#### The task:
Could you please transcribe the data exactly, without the pictures?

#### Exercise data:
◆ ◆ ◆ ◆

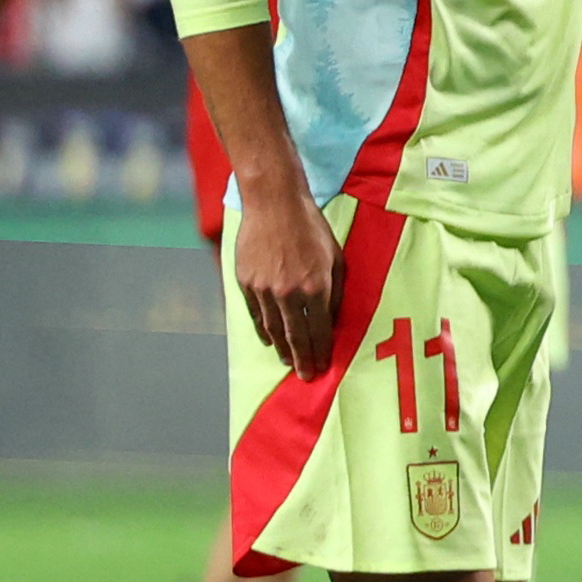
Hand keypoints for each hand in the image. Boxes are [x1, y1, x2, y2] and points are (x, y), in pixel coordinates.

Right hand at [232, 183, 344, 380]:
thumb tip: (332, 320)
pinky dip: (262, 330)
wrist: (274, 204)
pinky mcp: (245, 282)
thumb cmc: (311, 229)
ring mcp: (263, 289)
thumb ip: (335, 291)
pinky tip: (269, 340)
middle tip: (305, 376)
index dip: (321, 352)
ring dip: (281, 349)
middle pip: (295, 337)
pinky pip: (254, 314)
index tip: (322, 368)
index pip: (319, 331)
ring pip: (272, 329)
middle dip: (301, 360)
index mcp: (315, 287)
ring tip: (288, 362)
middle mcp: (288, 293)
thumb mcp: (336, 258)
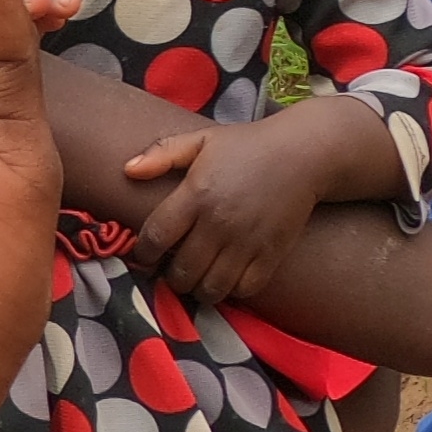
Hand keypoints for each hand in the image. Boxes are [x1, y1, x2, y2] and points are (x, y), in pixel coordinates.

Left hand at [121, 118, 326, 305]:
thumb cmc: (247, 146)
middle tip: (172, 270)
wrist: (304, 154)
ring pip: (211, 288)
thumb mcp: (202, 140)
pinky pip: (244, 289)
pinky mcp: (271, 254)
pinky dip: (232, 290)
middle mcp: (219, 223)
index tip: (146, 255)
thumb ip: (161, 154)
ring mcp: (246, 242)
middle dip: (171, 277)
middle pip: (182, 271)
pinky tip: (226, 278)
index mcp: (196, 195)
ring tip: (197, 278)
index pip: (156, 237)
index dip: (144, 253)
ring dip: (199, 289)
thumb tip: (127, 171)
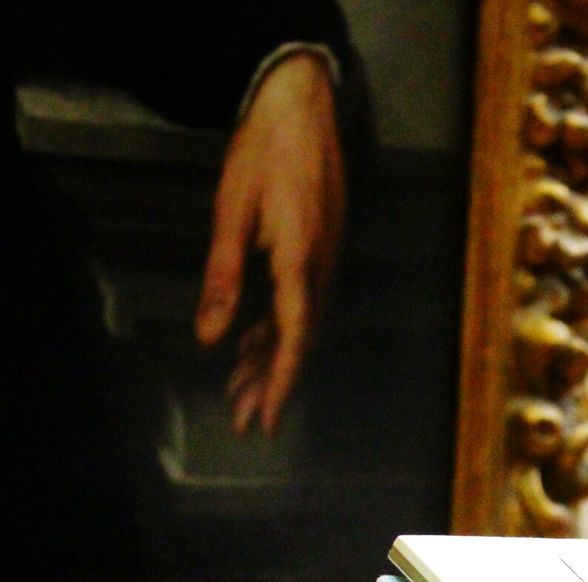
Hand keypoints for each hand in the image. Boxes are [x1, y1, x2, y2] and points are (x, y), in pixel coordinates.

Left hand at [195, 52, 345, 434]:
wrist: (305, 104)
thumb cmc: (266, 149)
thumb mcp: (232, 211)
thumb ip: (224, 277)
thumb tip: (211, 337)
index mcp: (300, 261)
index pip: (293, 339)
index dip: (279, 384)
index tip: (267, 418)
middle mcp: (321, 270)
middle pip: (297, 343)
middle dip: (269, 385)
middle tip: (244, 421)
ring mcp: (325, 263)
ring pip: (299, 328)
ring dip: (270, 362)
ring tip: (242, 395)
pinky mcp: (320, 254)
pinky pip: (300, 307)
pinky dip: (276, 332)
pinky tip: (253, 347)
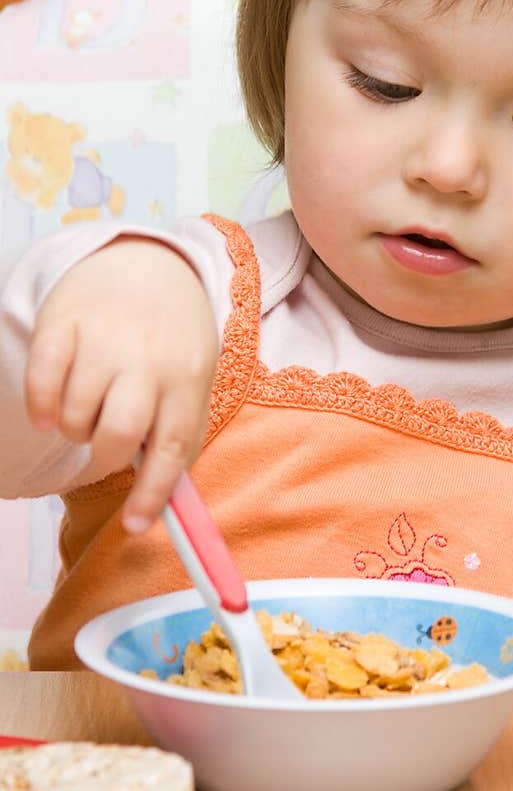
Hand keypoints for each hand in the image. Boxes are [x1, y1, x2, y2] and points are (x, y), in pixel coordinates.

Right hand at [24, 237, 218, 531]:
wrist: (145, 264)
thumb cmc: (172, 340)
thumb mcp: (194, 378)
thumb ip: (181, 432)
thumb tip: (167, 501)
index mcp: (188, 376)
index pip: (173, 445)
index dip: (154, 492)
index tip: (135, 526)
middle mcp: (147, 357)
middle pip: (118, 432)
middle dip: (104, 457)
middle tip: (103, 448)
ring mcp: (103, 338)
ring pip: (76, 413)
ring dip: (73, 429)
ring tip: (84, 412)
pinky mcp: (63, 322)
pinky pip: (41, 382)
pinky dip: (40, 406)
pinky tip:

◆ ◆ ◆ ◆

#### Solution:
Hand keypoints for each hand in the image. Boxes are [x1, y1, x2, y2] and points are (x, y), in pixel coordinates.

Right hand at [232, 183, 344, 380]:
thumb tip: (332, 320)
pinky dip: (262, 330)
wrist: (274, 204)
pinky mcp: (245, 282)
thumb cmc: (311, 229)
ring mcp: (263, 289)
thumb ip: (335, 291)
pinky tip: (269, 340)
middle tip: (305, 376)
index dip: (321, 352)
ring dip: (281, 349)
middle pip: (295, 337)
pinky pip: (254, 314)
index tip: (322, 368)
index pip: (319, 331)
ring pip: (272, 329)
middle dip: (301, 360)
index mcp: (315, 287)
ring tip: (288, 362)
middle mcp: (288, 293)
thumb mcp: (336, 258)
Hand keypoints for each hand in the image. Boxes are [x1, y1, x2, y2] and points are (x, y), in pixel coordinates.

Left hand at [121, 118, 326, 305]:
thumb cmc: (247, 146)
middle tip: (172, 270)
wrist: (304, 154)
ring pip: (211, 288)
thumb mcp: (202, 140)
pinky pip: (244, 289)
pinky mcp: (271, 254)
pinky dip: (232, 290)
middle mcp: (219, 223)
index tip: (146, 255)
thumb ip: (161, 154)
ring mcp: (246, 242)
middle dip: (171, 277)
middle pip: (182, 271)
pinky tip: (226, 278)
index mcp: (196, 195)
ring tip: (197, 278)
index pip: (156, 237)
index dip: (144, 253)
ring dip: (199, 289)
thumb tip: (127, 171)
Hand keypoints for each hand in the image. Boxes are [x1, y1, x2, y2] and points are (x, y), in pixel coordinates.

Left hand at [195, 52, 345, 434]:
wrist: (305, 104)
thumb cmc: (266, 149)
thumb mcp: (232, 211)
thumb ip: (224, 277)
thumb tip: (211, 337)
index mcp: (300, 261)
index pip: (293, 339)
index dip: (279, 384)
index tip: (267, 418)
middle mcp: (321, 270)
middle pip: (297, 343)
middle dip: (269, 385)
middle tip: (244, 421)
ring mcp: (325, 263)
ring pip: (299, 328)
ring dip: (270, 362)
ring tip: (242, 395)
pinky mcp: (320, 254)
pinky pip: (300, 307)
pinky dip: (276, 332)
pinky tip: (253, 347)
Hand keypoints for each hand in the image. Boxes are [x1, y1, x2, y2] and points are (x, y), in pixel coordinates.

Right hand at [24, 237, 218, 531]:
wrist: (145, 264)
thumb cmc: (172, 340)
thumb mcp: (194, 378)
thumb ip: (181, 432)
thumb tip: (167, 501)
index mcp: (188, 376)
index pip: (173, 445)
index dip: (154, 492)
index tip: (135, 526)
middle mcp: (147, 357)
middle pip: (118, 432)
middle dip: (104, 457)
middle tip: (103, 448)
ring mcp: (103, 338)
ring pip: (76, 413)
ring dip: (73, 429)
ring tip: (84, 412)
pinky mcp: (63, 322)
pinky pip: (41, 382)
pinky dip: (40, 406)
pinky tip:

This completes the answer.